Conséquence pour un voyageur self-drive : contrairement à un simple appareil photo, un drone entre dans le champ d'une législation aéronautique, pas seulement touristique. Cela change la nature de la préparation à prévoir — elle se joue avant le départ, pas une fois sur place face à un point de vue photogénique.
L'autorisation NCAA : une démarche à lancer avant le départ
Tous les drones amenés en Namibie par un visiteur étranger, quel que soit leur poids — du petit pliable type DJI Mini au modèle plus lourd — doivent en principe être enregistrés et autorisés par la NCAA avant l'arrivée dans le pays. La demande s'effectue par écrit, en précisant les lieux où l'appareil sera utilisé pendant le séjour, et les guides spécialisés recommandent de la déposer environ deux mois (60 jours) avant la date d'arrivée pour un usage récréatif.
Une fois l'autorisation générale obtenue, chaque vol reste en principe soumis à une validation propre à la journée et au lieu concernés : l'autorisation ne vaut pas blanc-seing pour l'ensemble du séjour. Pour un usage professionnel ou commercial (reportage, tournage, prestation photo rémunérée), le délai s'allonge à environ 120 jours et s'accompagne d'un accord de la Namibia Film Commission ainsi que d'un visa de travail temporaire — une démarche sans rapport avec un simple souvenir de voyage, mais à connaître si un partenaire local vous sollicite pour des images.
| Profil | Délai à anticiper | Démarches |
|---|---|---|
| Usage loisir, drone léger (type DJI Mini) | ~60 jours avant l'arrivée | Enregistrement et autorisation NCAA, lieux de vol à préciser à l'avance |
| Usage professionnel ou commercial | ~120 jours avant le vol | Autorisation NCAA + accord Namibia Film Commission + visa de travail temporaire |
| Vol dans un parc national ou une réserve | Démarche supplémentaire, en amont | Accord du ministère namibien de l'Environnement (MEFT) et/ou du gestionnaire du site |
Parcs nationaux et réserves : où le vol est tout simplement interdit
Pour un voyageur self-drive, le point le plus concret reste celui-ci : l'usage touristique d'un drone est interdit dans les grands parcs namibiens, Etosha en tête et le Namib-Naukluft — donc Sossusvlei et Deadvlei — inclus. Ce sont pourtant deux des sites les plus photogéniques du pays, ceux que notre article sur Etosha et notre article sur Sossusvlei décrivent comme les incontournables d'un circuit classique ; il faudra s'y résoudre à l'appareil photo classique et aux points de vue au sol.
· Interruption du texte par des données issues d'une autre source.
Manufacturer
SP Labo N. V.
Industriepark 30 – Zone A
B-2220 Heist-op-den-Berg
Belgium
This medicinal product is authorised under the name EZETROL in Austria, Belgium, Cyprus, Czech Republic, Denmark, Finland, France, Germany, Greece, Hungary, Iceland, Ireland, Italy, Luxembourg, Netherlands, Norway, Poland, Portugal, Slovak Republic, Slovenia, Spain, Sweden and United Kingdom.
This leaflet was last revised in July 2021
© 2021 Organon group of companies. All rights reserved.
La restriction ne s'arrête pas aux limites administratives du parc : une zone tampon de l'ordre de 9,3 km (cinq milles nautiques) autour des aires protégées s'applique également, la même distance que celle exigée autour des aérodromes namibiens dans la réglementation aérienne. De nombreuses réserves privées et conservancies communautaires ajoutent leurs propres interdictions ou exigent un accord préalable du gestionnaire du lieu — le réflexe le plus sûr reste de demander directement au lodge ou à la réception avant de sortir l'appareil, même en dehors d'un parc officiel.
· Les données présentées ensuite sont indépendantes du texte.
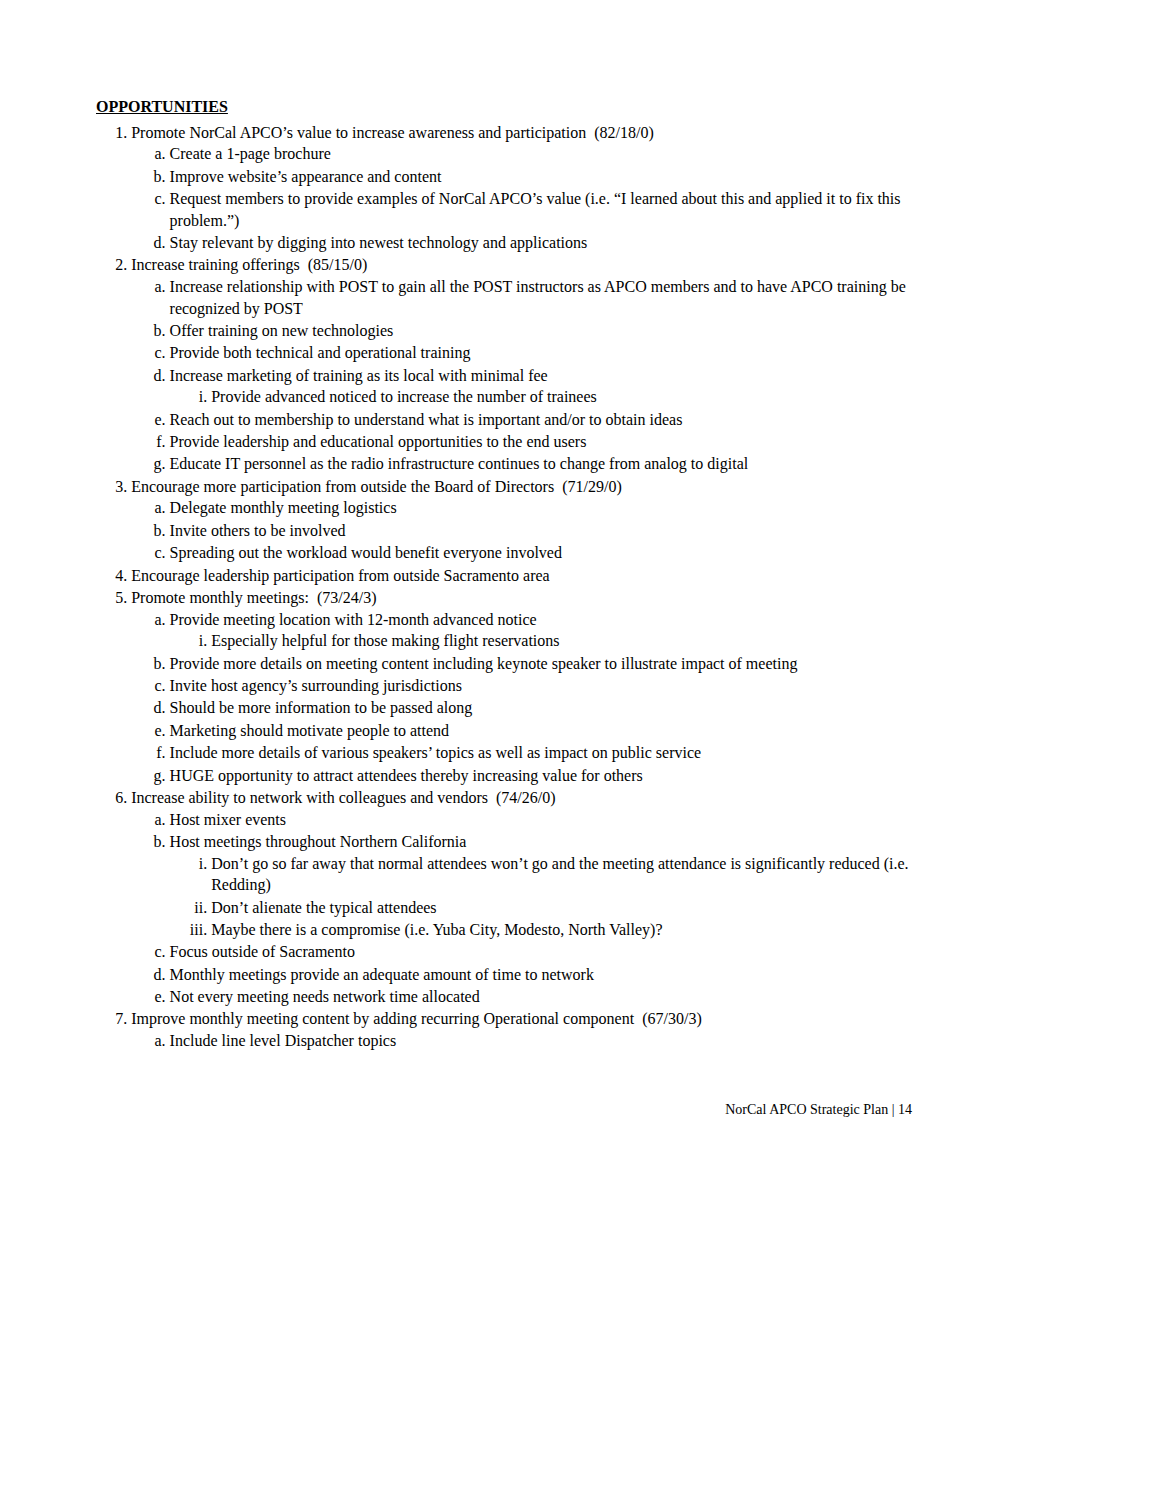OPPORTUNITIES
Promote NorCal APCO’s value to increase awareness and participation (82/18/0)
Create a 1-page brochure
Improve website’s appearance and content
Request members to provide examples of NorCal APCO’s value (i.e. “I learned about this and applied it to fix this problem.”)
Stay relevant by digging into newest technology and applications
Increase training offerings (85/15/0)
Increase relationship with POST to gain all the POST instructors as APCO members and to have APCO training be recognized by POST
Offer training on new technologies
Provide both technical and operational training
Increase marketing of training as its local with minimal fee
Provide advanced noticed to increase the number of trainees
Reach out to membership to understand what is important and/or to obtain ideas
Provide leadership and educational opportunities to the end users
Educate IT personnel as the radio infrastructure continues to change from analog to digital
Encourage more participation from outside the Board of Directors (71/29/0)
Delegate monthly meeting logistics
Invite others to be involved
Spreading out the workload would benefit everyone involved
Encourage leadership participation from outside Sacramento area
Promote monthly meetings: (73/24/3)
Provide meeting location with 12-month advanced notice
Especially helpful for those making flight reservations
Provide more details on meeting content including keynote speaker to illustrate impact of meeting
Invite host agency’s surrounding jurisdictions
Should be more information to be passed along
Marketing should motivate people to attend
Include more details of various speakers’ topics as well as impact on public service
HUGE opportunity to attract attendees thereby increasing value for others
Increase ability to network with colleagues and vendors (74/26/0)
Host mixer events
Host meetings throughout Northern California
Don’t go so far away that normal attendees won’t go and the meeting attendance is significantly reduced (i.e. Redding)
Don’t alienate the typical attendees
Maybe there is a compromise (i.e. Yuba City, Modesto, North Valley)?
Focus outside of Sacramento
Monthly meetings provide an adequate amount of time to network
Not every meeting needs network time allocated
Improve monthly meeting content by adding recurring Operational component (67/30/3)
Include line level Dispatcher topics
NorCal APCO Strategic Plan | 14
Arriver sans autorisation : ce qui attend le voyageur à la douane
Un drone non déclaré ou dépourvu d'autorisation risque d'être retenu par les douanes dès l'arrivée à l'aéroport de Windhoek (Hosea Kutako), avec restitution seulement au moment du départ du pays. C'est une déconvenue frustrante mais rarement dramatique pour de simples vacances — sauf si l'appareil devait justement servir tout au long du séjour.
Voler malgré tout, sans autorisation ou en zone interdite, expose en revanche à un risque plus sérieux : la NCAA peut prononcer des amendes dont le montant varie selon la gravité de l'infraction constatée, en plus d'une possible confiscation définitive de l'appareil. Le rapport bénéfice/risque est clair — quelques photos aériennes ne valent pas la perte du drone ni un différend avec les autorités en plein road trip.
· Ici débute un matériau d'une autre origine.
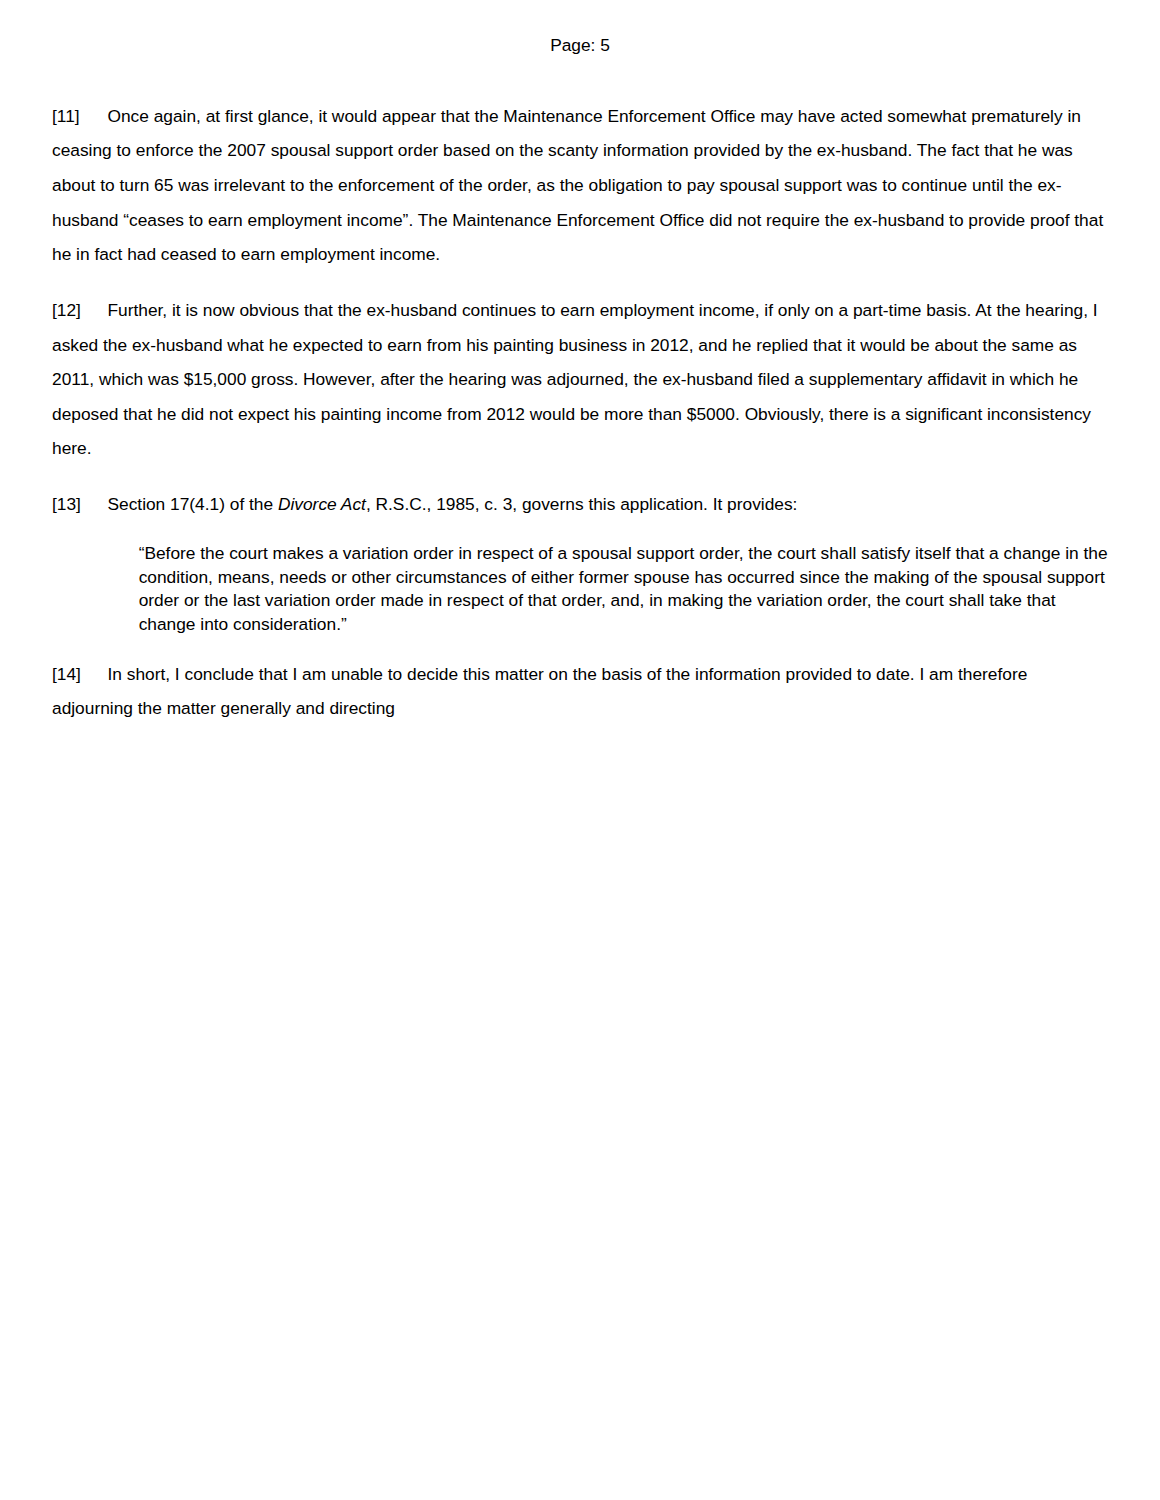Page: 5
[11] Once again, at first glance, it would appear that the Maintenance Enforcement Office may have acted somewhat prematurely in ceasing to enforce the 2007 spousal support order based on the scanty information provided by the ex-husband. The fact that he was about to turn 65 was irrelevant to the enforcement of the order, as the obligation to pay spousal support was to continue until the ex-husband “ceases to earn employment income”. The Maintenance Enforcement Office did not require the ex-husband to provide proof that he in fact had ceased to earn employment income.
[12] Further, it is now obvious that the ex-husband continues to earn employment income, if only on a part-time basis. At the hearing, I asked the ex-husband what he expected to earn from his painting business in 2012, and he replied that it would be about the same as 2011, which was $15,000 gross. However, after the hearing was adjourned, the ex-husband filed a supplementary affidavit in which he deposed that he did not expect his painting income from 2012 would be more than $5000. Obviously, there is a significant inconsistency here.
[13] Section 17(4.1) of the Divorce Act, R.S.C., 1985, c. 3, governs this application. It provides:
“Before the court makes a variation order in respect of a spousal support order, the court shall satisfy itself that a change in the condition, means, needs or other circumstances of either former spouse has occurred since the making of the spousal support order or the last variation order made in respect of that order, and, in making the variation order, the court shall take that change into consideration.”
[14] In short, I conclude that I am unable to decide this matter on the basis of the information provided to date. I am therefore adjourning the matter generally and directing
Les règles de vol à respecter, une fois l'autorisation en poche
Au-delà de l'autorisation elle-même, la Namibie applique des règles de vol assez classiques dans le paysage aérien international : vol de jour uniquement, appareil maintenu en permanence dans le champ de vision direct du télépilote (pas de vol au-delà de la ligne de vue), et distance de sécurité respectée vis-à-vis des personnes, des habitations et des animaux. Une assurance couvrant l'usage du drone est par ailleurs exigée, aussi bien pour un usage privé que professionnel.
Sur le terrain, cela revient à réserver le drone à des zones dégagées, loin de toute route fréquentée, de tout campement voisin et de toute concentration de faune — un vol qui fait fuir un troupeau ou surprend un guide au travail se remarque vite dans un pays où les distances rapprochent souvent les mêmes petits groupes de voyageurs.
Pas envie de la paperasse ? Les alternatives pour des images aériennes
Face à ces contraintes, beaucoup de voyageurs choisissent de simplement laisser le drone à la maison — sans rien perdre côté images. Un vol en montgolfière au lever du soleil au-dessus de Sossusvlei, activité classique proposée depuis les lodges du Namib-Naukluft, offre une perspective aérienne sans qu'aucune autorisation individuelle ne soit nécessaire côté client. Les points de vue surélevés (Dune 45, Big Daddy, les crêtes rocheuses du Damaraland ou de Spitzkoppe) permettent aussi des cadrages très aériens à l'objectif grand angle, sans réglementation particulière.
Pour des images vraiment spécifiques, certains photographes et guides namibiens locaux disposent déjà d'autorisations en cours de validité et proposent leurs services : une option souvent plus simple, et parfois moins coûteuse au global, que de gérer soi-même toute la procédure pour quelques jours de vol.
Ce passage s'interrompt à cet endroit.